Kur'an-ı Kerim ve Türkçe Meali Sayfa 322
1. İnsanların hesap verme vakti yaklaştı. Ama onlar hâlâ koyu bir gaflet içinde haktan yüz çevirmekteler.
2. (2-3) Rab’leri tarafından kendilerine gelen her yeni uyarıyı, alaya alıp kalpleri eğlenceye dalarak dinlerler. Hem o zalimler aralarında kulis yapıp, şu fısıltıyı, gizlice yayarlar: "O da sizin gibi bir insandan başka bir şey değil. Şimdi siz göz göre göre sihire mi kapılacaksınız yani?"
3. (2-3) Rab’leri tarafından kendilerine gelen her yeni uyarıyı, alaya alıp kalpleri eğlenceye dalarak dinlerler. Hem o zalimler aralarında kulis yapıp, şu fısıltıyı, gizlice yayarlar: "O da sizin gibi bir insandan başka bir şey değil. Şimdi siz göz göre göre sihire mi kapılacaksınız yani?"

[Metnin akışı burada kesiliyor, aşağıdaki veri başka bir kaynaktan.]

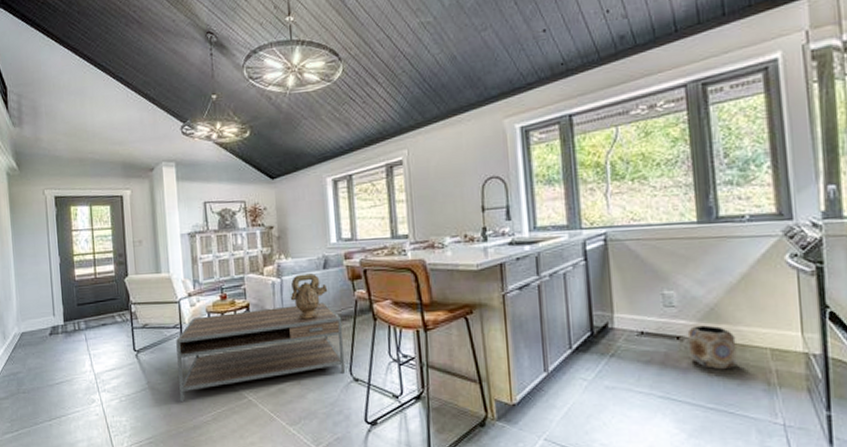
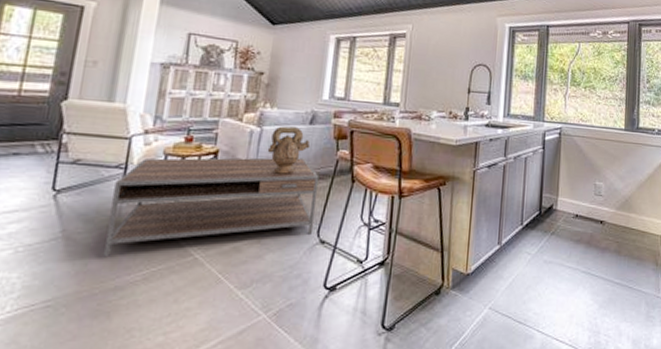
planter: present [687,325,737,370] -> none [607,213,640,251]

4. Resul dedi ki: "Rabbim gökte olsun, yerde olsun, söylenen her sözü bilir. O öyle mükemmel işitir, öyle mükemmel bilir ki!"

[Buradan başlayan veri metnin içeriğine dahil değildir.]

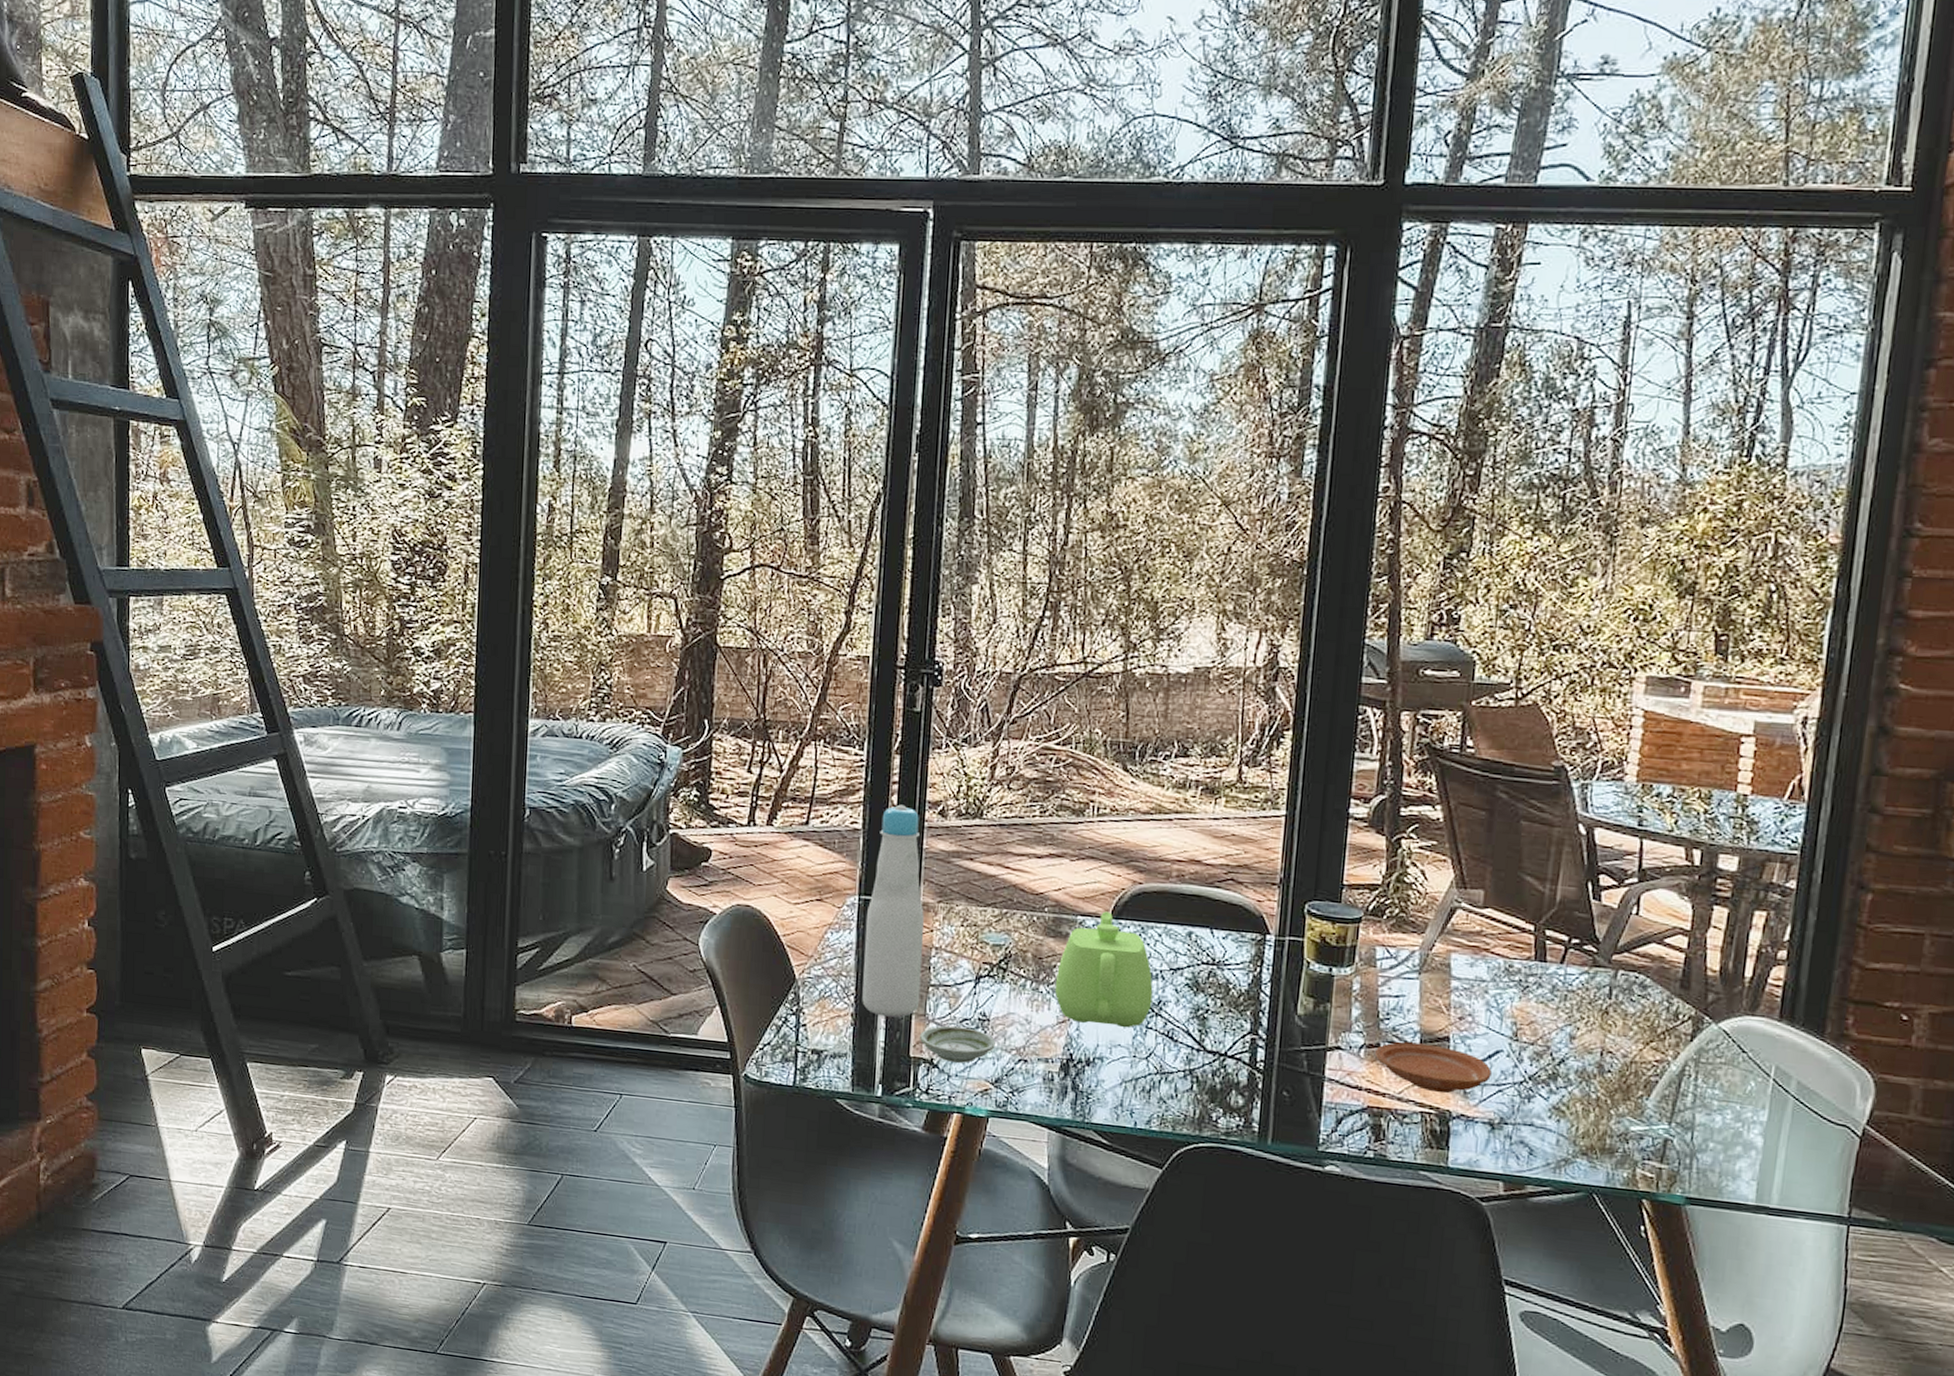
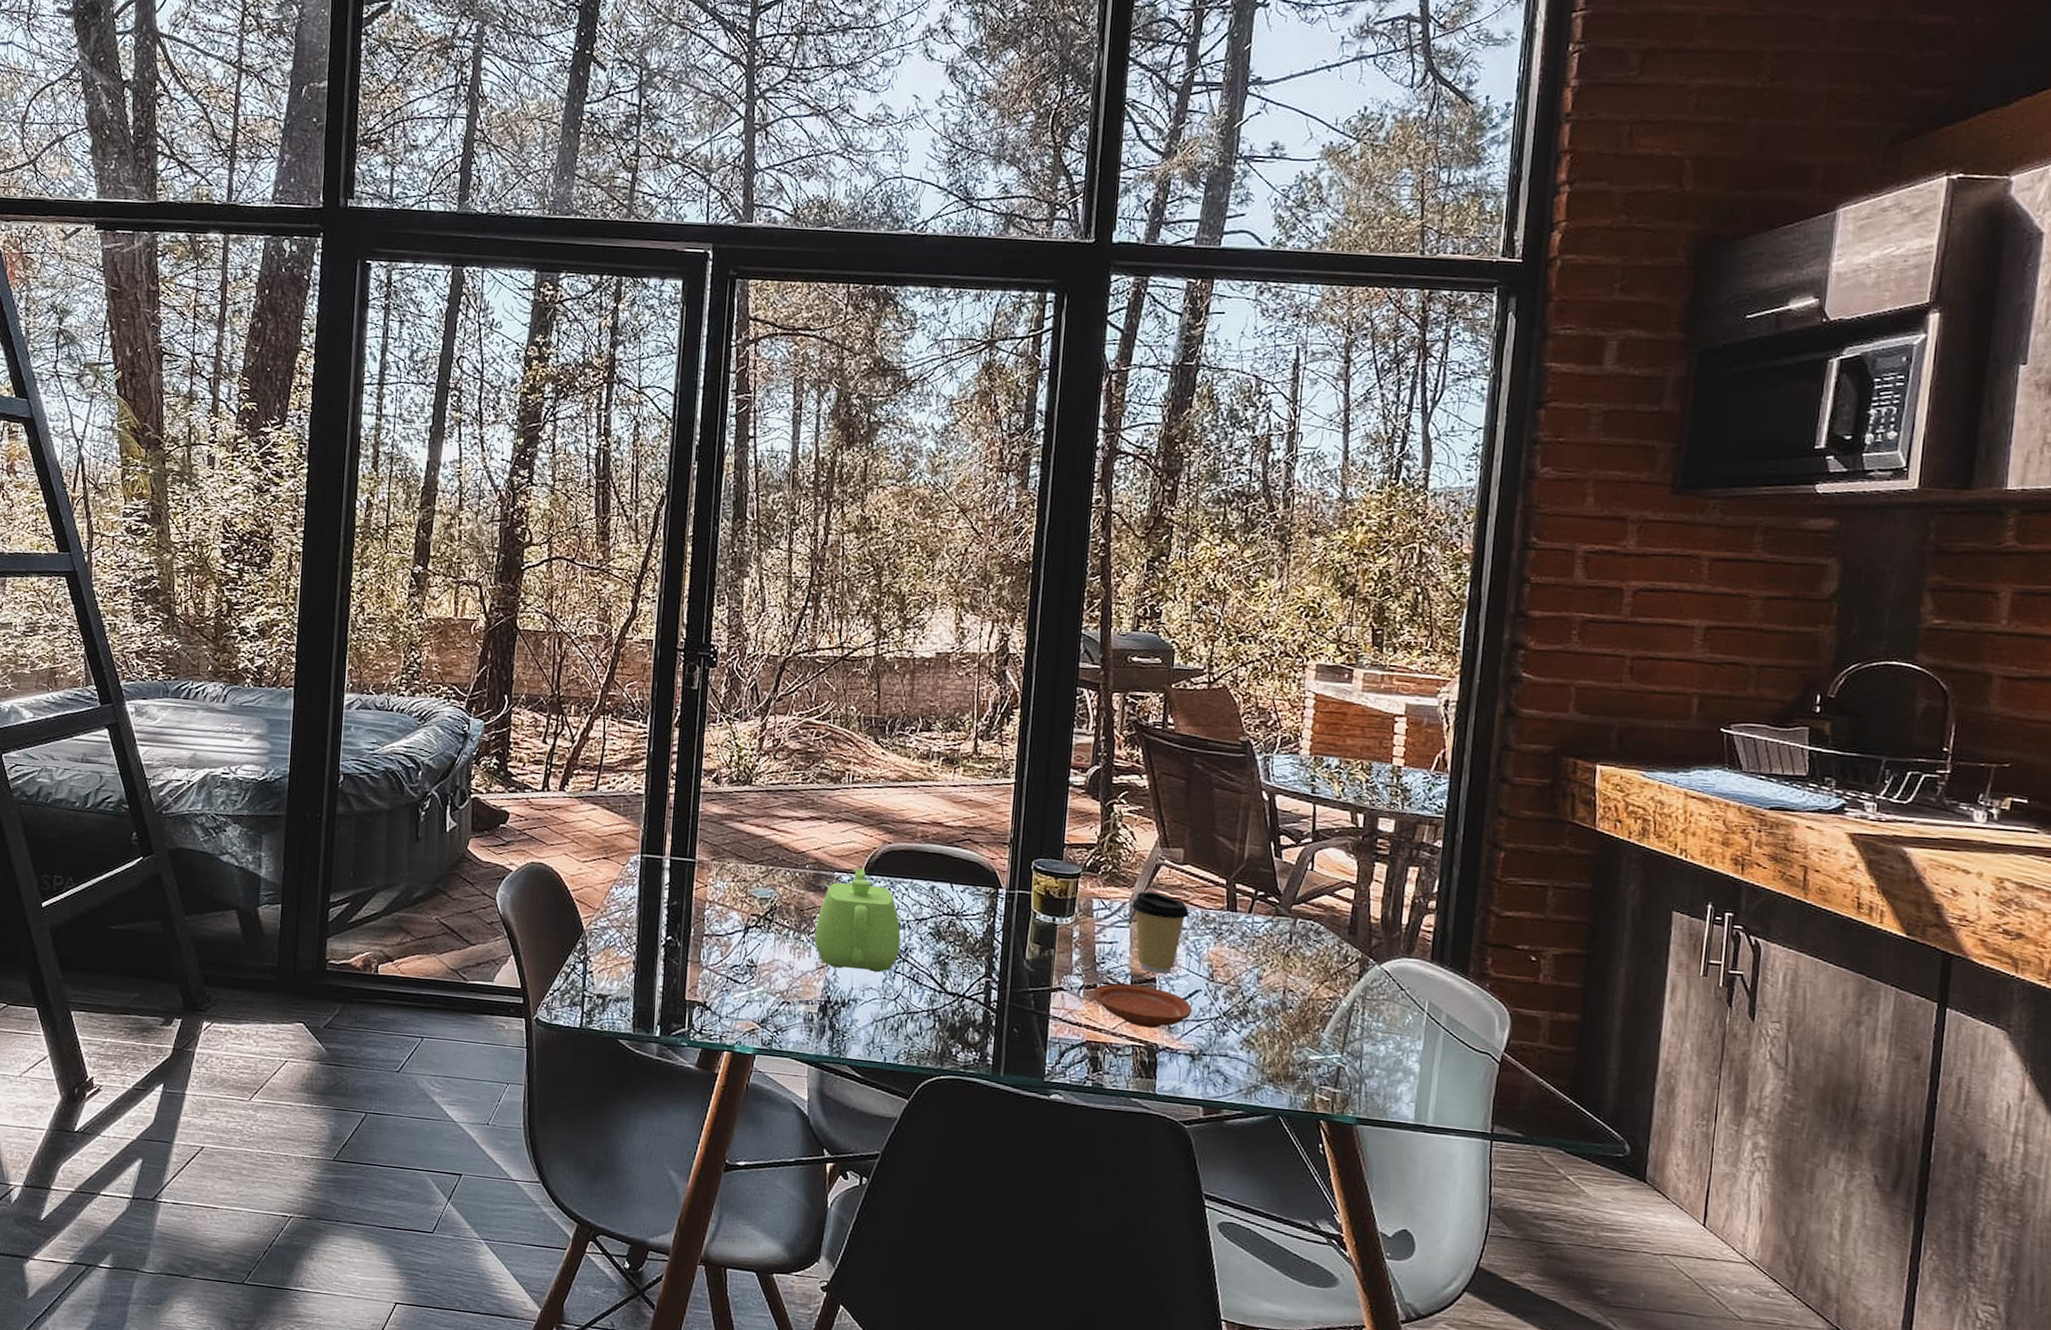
bottle: present [862,804,924,1018] -> none [643,772,699,965]
saucer: present [920,1025,996,1063] -> none [695,971,762,1006]
coffee cup: none [1422,938,1490,1032] -> present [1132,891,1189,974]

5. (Kur’ân’ı kime mal edecekleri konusunda şaşırıp kaldılar, cevapları kendilerini bile tatmin etmeyip durmadan fikir değiştirdiler.) "Hayır!" dediler, "bu adğâsu ahlam: karışık karışık rüyalar." "Yok yok, böyle değil, anlaşılan onu kendisi uydurmuş!" "Hayır! bu da değil, galiba o bir şair!", "Öyleyse önceki peygamberlere verilen mûcizeler kabilinden istediğimiz mûcizeyi bize göstersin!"
6. Kendilerinden önce imha ettiğimiz hiç bir şehir halkı iman etmedi, şimdi bunlar mı iman edecekler?
7. Biz senden önce de, ancak kendilerine vahiy gönderdiğimiz birtakım erkekleri peygamber gönderdik. Şayet bilmiyorsanız, bunu bilenlere sorunuz.
8. Biz onları yiyip içmeyen bedenden ibaret kılmadık; hem dünyada onlar ebedî olarak da kalmadılar.
9. Sonra onlara verdiğimiz sözü yerine getirdik. Onları ve beraberlerinde bulunan dilediğimiz kullarımızı kurtardık, haddi aşanları ise helâk ettik.
10. Muhakkak ki, hayatınız için gerekli notları içeren, size şan ve şeref sağlayan bir kitap indirdik. Neden düşünmüyorsunuz?